Но если боевики из циклов «Крепкий орешек» и «Рэмбо» просто конструировали своих героев на основе ценностей крутых рейгановских парней, то сценарий «Самолета президента» делает еще один шаг вперед в уходе от правдоподобия, делая своим главным героем действующего президента! Таким образом, этот фильм предлагает прямой перенос на экран того «стиля президента-мачо», который, по словам Джона Ормана, достиг апогея во время пребывания у власти Рейгана [Orman 1987: 18]. Уже вступительная речь Маршалла знакомит с большей частью тех семи качеств, которые Орман связывает с этим стилем – «конкурентоспособный в политике и жизни; любящий спорт и атлетичный; решительный, никогда не колеблющийся и не сомневающийся; безэмоциональный, никогда не показывающий своих истинных чувств; сильный и агрессивный, свободный от слабостей и пассивности; властный; “настоящий” мужчина, абсолютно чуждый “женственности”» [Orman 1987: 8]. Сцена возвращения Маршалла на самолет добавляет к этому атлетизм, обычно имеющий решающее значение в построении мужественного образа американцев: попав на борт, президент сразу же спрашивает, записал ли ему помощник футбольный матч «Нотр-Дам» – «Мичиган», и, невзирая на сообщение о мобилизации в Ираке, приказывает включить видео, после чего начальник штаба советует ему «заставить их [иракцев] передать мяч». Развивая эту метафору, президент отвечает: «Не сообщайте мне счет. Моя игра». Стопроцентно американский парень, он смотрит записанный на видео матч с банкой пива популярной марки «Бад», после чего быстро и твердо принимает решение отправить боевые подразделения в Ирак. Таким образом, в дополнение к атлетизму, который президент показывает в многочисленных поединках с террористами, фильм метафорически трактует сами международные отношения как подобие спортивной арены, а Америку – как команду родного города. Фактически «Самолет президента» мог бы послужить учебным пособием, демонстрирующим то, что, «подобно войне, спорт как выражение мужественности организован вокруг четырех моментов – поражения, боя, победы и товарищества» [Easthope 1990:70][217]

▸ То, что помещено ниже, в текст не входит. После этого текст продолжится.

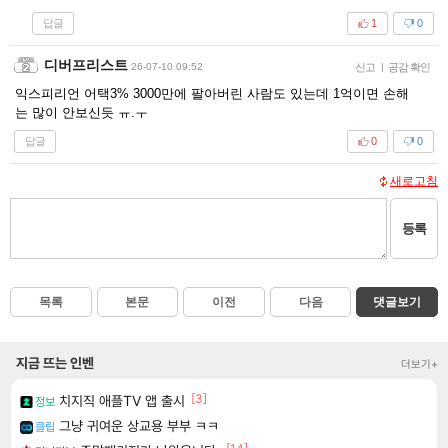
답글
1
0
디버프리스트
26-07-10 09:52
신고
|
공감 확인
익스피리언 어택3% 3000만에 팔아버린 사람도 있는데 1억이면 손해
는 많이 안보신듯 ㅠ.ㅜ
답글
0
0
새로고침
등록
목록
본문
이전
다음
댓글보기
지금 뜨는 인벤
더보기+
[3]
치지직 애플TV 앱 출시
정보
그냥 귀여운 상교용 부부 ㅋㅋ
클립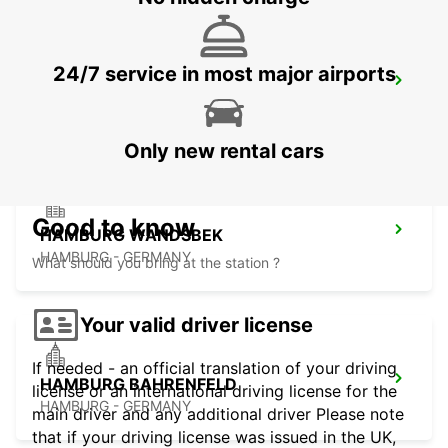
24/7 service in most major airports
HAMBURG AIRPORT
HAMBURG - GERMANY
Only new rental cars
Good to know
HAMBURG WANDSBEK
HAMBURG - GERMANY
What should you bring at the station ?
Your valid driver license
If needed - an official translation of your driving
HAMBURG BAHRENFELD
license or an international driving license for the
HAMBURG - GERMANY
main driver and any additional driver Please note
that if your driving license was issued in the UK,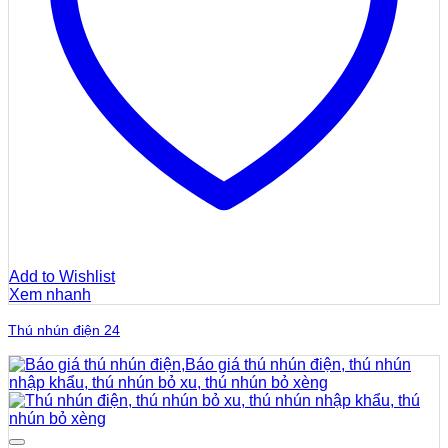
Add to Wishlist
Xem nhanh
Thú nhún điện 24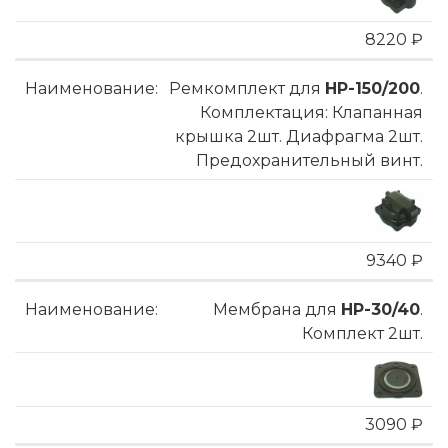
8220 ₽
Ремкомплект для
HP-150/200
.
Комплектация: Клапанная
крышка 2шт. Диафрагма 2шт.
Предохранительный винт.
9340 ₽
Мембрана для
HP-30/40
.
Комплект 2шт.
3090 ₽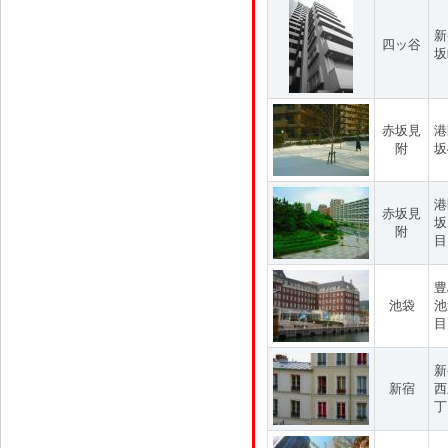
新
四ッ谷
坂
赤坂見
港
附
坂
港
赤坂見
坂
附
目
豊
池袋
池
目
新
新宿
西
丁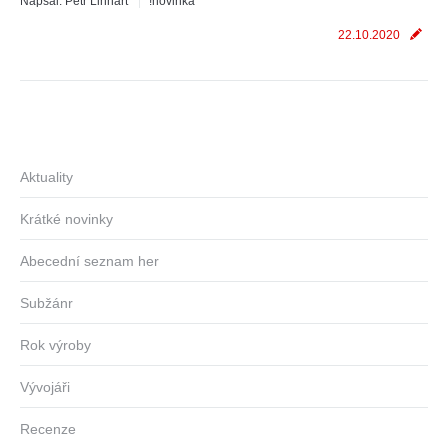
Napsal:
Petr Linhart
!novinka
22.10.2020
Aktuality
Krátké novinky
Abecední seznam her
Subžánr
Rok výroby
Vývojáři
Recenze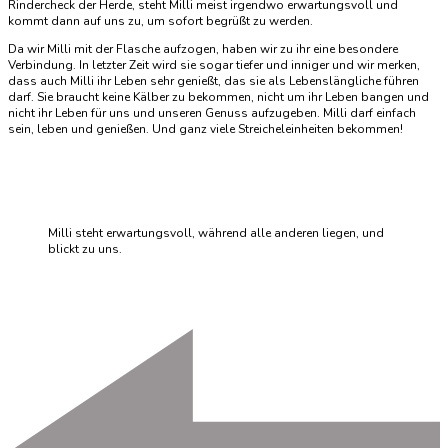
Rindercheck der Herde, steht Milli meist irgendwo erwartungsvoll und
kommt dann auf uns zu, um sofort begrüßt zu werden.
Da wir Milli mit der Flasche aufzogen, haben wir zu ihr eine besondere
Verbindung. In letzter Zeit wird sie sogar tiefer und inniger und wir merken,
dass auch Milli ihr Leben sehr genießt, das sie als Lebenslängliche führen
darf. Sie braucht keine Kälber zu bekommen, nicht um ihr Leben bangen und
nicht ihr Leben für uns und unseren Genuss aufzugeben. Milli darf einfach
sein, leben und genießen. Und ganz viele Streicheleinheiten bekommen!
Milli steht erwartungsvoll, während alle anderen liegen, und
blickt zu uns.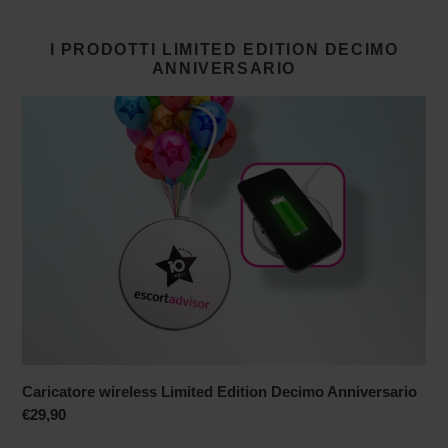
I PRODOTTI LIMITED EDITION DECIMO
ANNIVERSARIO
Caricatore
wireless
Limited
Edition
Decimo
Anniversario
Caricatore wireless Limited Edition Decimo Anniversario
Prezzo
€29,90
di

. Позже, когда злодей говорит вице-президенту: «Я захватил его [Маршалла] жену, его дочь, его начальника штаба, его советника по национальной безопасности, его секретные документы – и его бейсбольную перчатку», – ироничное включение сюда атрибута наиболее значимого для американцев вида спорта подчеркивает подлость антагониста и исходящую от него угрозу родным ценностям. Более того, реакция одного из американских офицеров на эту угрозу вряд ли могла бы быть более очевидной в своем объединении патриотизма, атлетики и мужества: «Черт, никто не сделает этого с Соединенными Штатами. Президент вернет свою бейсбольную перчатку и поиграет шарами этого парня»[218].«Этот парень», стремящийся заставить Россию и Америку освободить своего коллегу Радека, представляет в фильме в достаточной степени клишированного злодея времен холодной войны, которого президент-герой должен победить. Помимо участия в радековском «подавлении демократии» и восстановлении «старой советской империи под флагом геноцида», Иван Коршунов, так же как и Радек, явно стремится «освободить» Россию посредством искупительного пролития американской крови. Его мечта, как он напыщенно сообщает по телефону вице-президенту, – это день, когда «мать-Россия снова станет одной великой нацией, когда капиталистов вытащат из Кремля и расстреляют на улице, когда наши враги будут убегать и прятаться в страхе при упоминании нашего имени, и когда Америка попросит у нас прощения…»[219]
. Когда он наконец впервые сталкивается с Маршаллом в конце фильма, он обвиняет Америку в том, что она инфицировала бывший Советский Союз «выдумкой, которую вы называете свободой – бессмысленной и бесцельной. Вы отдали страну гангстерам и проституткам. Вы все забрали у нас». Хотя антикапитализм и антиамериканизм этого высказывания очевидны (и рифмуются с российскими фильмами того же периода), совсем не ясно, что именно Коршунов подразумевает под «страной» и «нами». К 1997 году Казахстан уже шесть лет был независимым от России государством, и, как отмечает в своей рецензии Джеффри Макнаб, казахский террорист должен «по праву ненавидеть старый коммунистический режим», угнетавший его этническую группу [МаспаЬ 1997: 43]. В свете современной политики триангуляция Америки, России и Казахстана кажется лишь поводом для того, чтобы вновь вселить страхи перед советским рецидивизмом, изобразив революционного и в то же время реакционного фанатика, чье обращение к «матери-России» – наряду с его козлиной бородкой – отдает скорее эпохой Распутина или Ленина, нежели Ельцина.